I'VE BEEN assailed regularly during my journalistic career by citizens telling me, in conspiratorial tones accompanied by wide-eyed expressions, that councillors are taking "brown envelopes" and that this system is the basis of the planning system in particular.
I look over my reading glasses sceptically and inquire: "What evidence do you have for this?"
And they say: "Everybody knows it."
And I say: "It is, in other words, an urban myth."
And they look stumped, before offering: "Well, what about Deacon Brodie?"
It is a bad point, ineptly made. But there's no doubt that Mr William Brodie, an Embra city councillor and Deacon of the Guild of Wrights and Masons, tarnished the PR image of local representatives for centuries to come.
You'll know the tale, particularly if you watched Sgeulachd (The Story of) Deacon Brodie on the excellent BBC Alba channel last night.
Brodie was the classic pillock of society, outwardly respectable, inwardly a schemer fond of cheap thrills. Said thrills came principally from his mistresses, of whom he had two (who bore him five baby Brodies), and from gambling and drinking.
Many Herald readers will be familiar with such excesses, and will know you need a fair few bawbees aboot your person to make a success of them. Let us be clear, as the politicians say before clouding matters: Brodie didn't do brown envelopes. He merely instituted a system of wealth redistribution, from society to himself, by the undemocratic method of stealing.
Councillors may beg for votes but rarely steal from the lieges. Most, I venture rashly, may have double chins but do not lead double lives.
Brodie had a brass neck. His day-job of cabinetmaker involved installing and repairing locks. This allowed him to copy keys using wax impressions. He pulled his first heist on a bank in 1768, getting away with £800, but fell a cropper in 1788 after an armed raid on an Excise office.
His accomplices grassed him up and, while there was little further evidence, the jury found him guilty. Whereas today he'd be given two hours' community service and an Open University course, back then the traditional punishment for councillors was hanging by the neck until deselected.
A crowd of 40,000 watched the entertainment, which is understandable given the lack of television and no Hibs nor yet Hearts. Brodie, enterprising to the last, wore a steel collar round his brass neck in the hope of avoiding strangulation, and supposedly made arrangements for his extant body to be revived later. His optimism is a lesson to us all. A lesson not to bother.
For, while rumours circulated of his being seen in Paris later, it's pretty certain that he booted the bucket and, shortly thereafter, ascended to stand before the celestial ways and means sub-committee. Even so, many councillors today still wear steel collars to public meetings and hustings.

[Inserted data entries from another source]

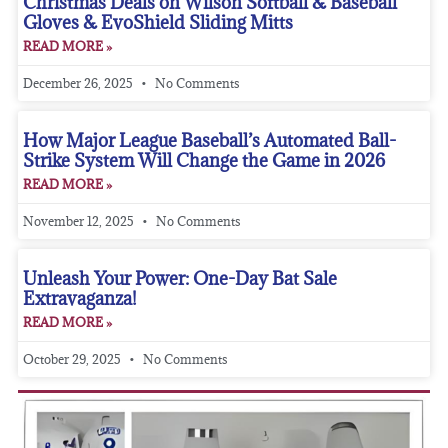
Christmas Deals on Wilson Softball & Baseball
Gloves & EvoShield Sliding Mitts
READ MORE »
December 26, 2025
No Comments
How Major League Baseball’s Automated Ball-
Strike System Will Change the Game in 2026
READ MORE »
November 12, 2025
No Comments
Unleash Your Power: One-Day Bat Sale
Extravaganza!
READ MORE »
October 29, 2025
No Comments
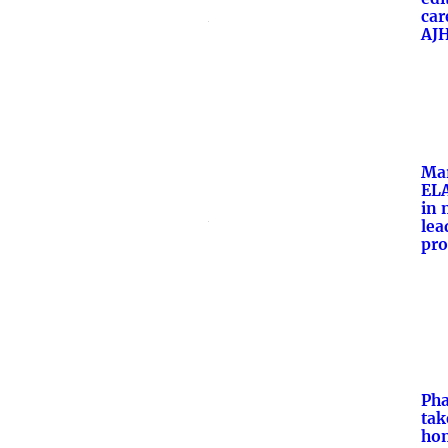
car
AJ
Ma
ELA
in 
lea
pr
Ph
tak
hon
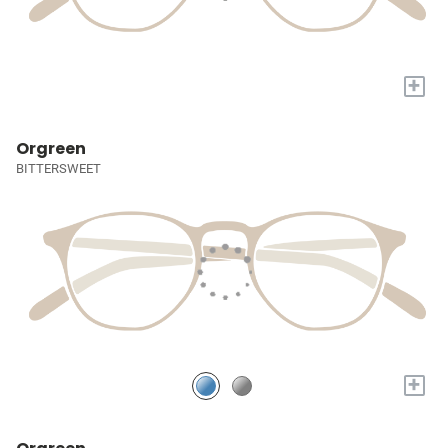
+
Orgreen
BITTERSWEET
+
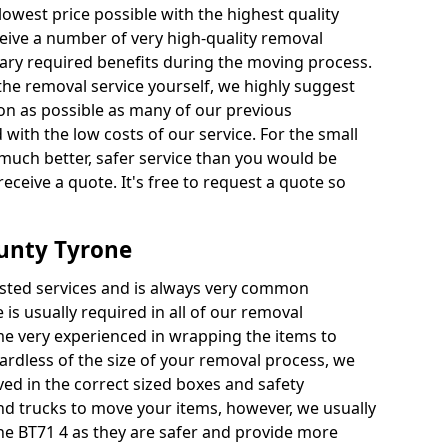
 lowest price possible with the highest quality
receive a number of very high-quality removal
ssary required benefits during the moving process.
the removal service yourself, we highly suggest
oon as possible as many of our previous
ith the low costs of our service. For the small
a much better, safer service than you would be
receive a quote. It's free to request a quote so
unty Tyrone
ested services and is always very common
 is usually required in all of our removal
e very experienced in wrapping the items to
ardless of the size of your removal process, we
ved in the correct sized boxes and safety
d trucks to move your items, however, we usually
ne BT71 4 as they are safer and provide more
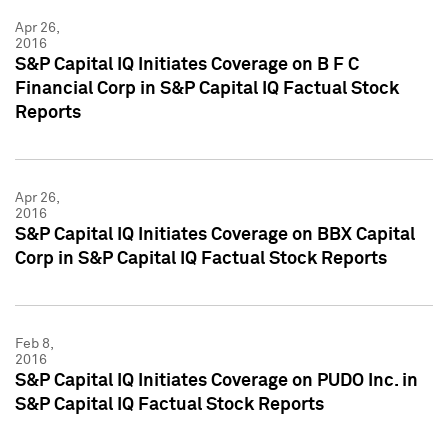
Apr 26,
2016
S&P Capital IQ Initiates Coverage on B F C
Financial Corp in S&P Capital IQ Factual Stock
Reports
Apr 26,
2016
S&P Capital IQ Initiates Coverage on BBX Capital
Corp in S&P Capital IQ Factual Stock Reports
Feb 8,
2016
S&P Capital IQ Initiates Coverage on PUDO Inc. in
S&P Capital IQ Factual Stock Reports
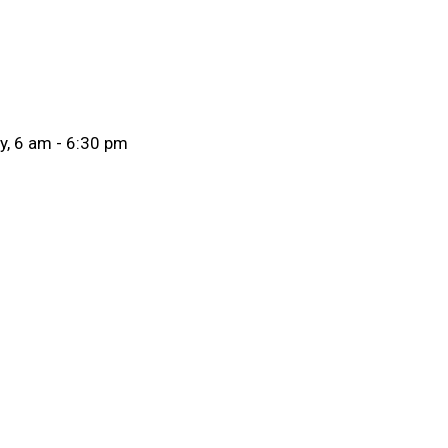
ay, 6 am - 6:30 pm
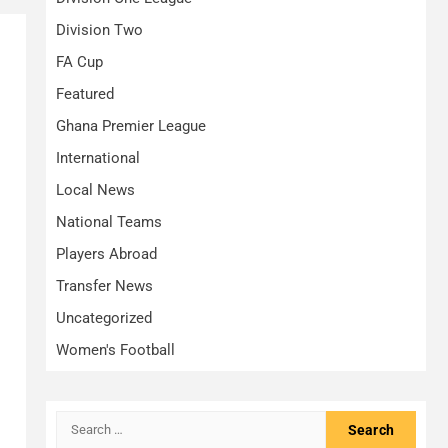
Division Two
FA Cup
Featured
Ghana Premier League
International
Local News
National Teams
Players Abroad
Transfer News
Uncategorized
Women's Football
Search
for:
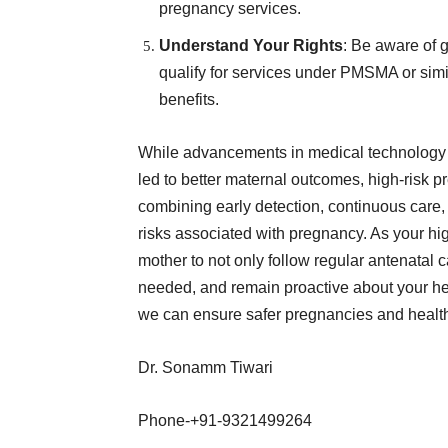
pregnancy services.
Understand Your Rights
: Be aware of 
qualify for services under PMSMA or simil
benefits.
While advancements in medical technology 
led to better maternal outcomes, high-risk 
combining early detection, continuous care, 
risks associated with pregnancy. As your hig
mother to not only follow regular antenatal 
needed, and remain proactive about your hea
we can ensure safer pregnancies and health
Dr. Sonamm Tiwari
Phone-+91-9321499264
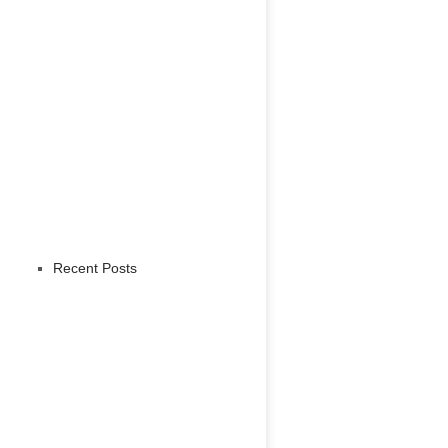
Recent Posts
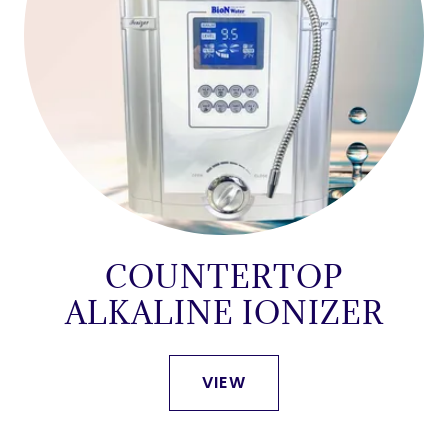
COUNTERTOP
ALKALINE IONIZER
VIEW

Brodie's legacy runs deeper than that. There's a Deacon Brodie's pub near the spot where he was hanged, an unlucky locale for me as once, when a young man, I arrived there for a date to find the broad under advisement had invited half a dozen other guys.
I reached the last two then blew it when I ridiculed David Bowie for calling his son Zowie. The wench had afflicted her sprog similarly - what were the chances? - and I exited stage-left with remnants in my hair of a packet of cheese and onion crisps emptied thereon.
At an arguably more intellectual level, the story of Deacon Brodie created an odd obsession in Scottish literary and even political circles with the idea of a double-life.
Robert Louis Stevenson was inspired by the tale to write The Strange Case of Dr Jekyll and Mr Hyde, which was perhaps more accurately about a split personality.
Politically, Scotia Minor is weel kent for its split personality (Scottish/British; chest-beating/running away) but, years before the independence referendum, way back in the Eighties, magazines like Radical Scotland and Cencrastus used to refer frequently to the "Caledonian Antisyzygy".
The latter word infuriated me, as I didn't know how to say it and found no echo of it in my ancient linguistic cellars. Supposedly, it refers to contradictory aspects in one brain or culture.
Hugh MacDiarmid wrote about it in the 1930s, with reference to Gaelic. I hope BBC Alba don't make a programme about that too. Deacon Brodie is one thing. And he was another thing too.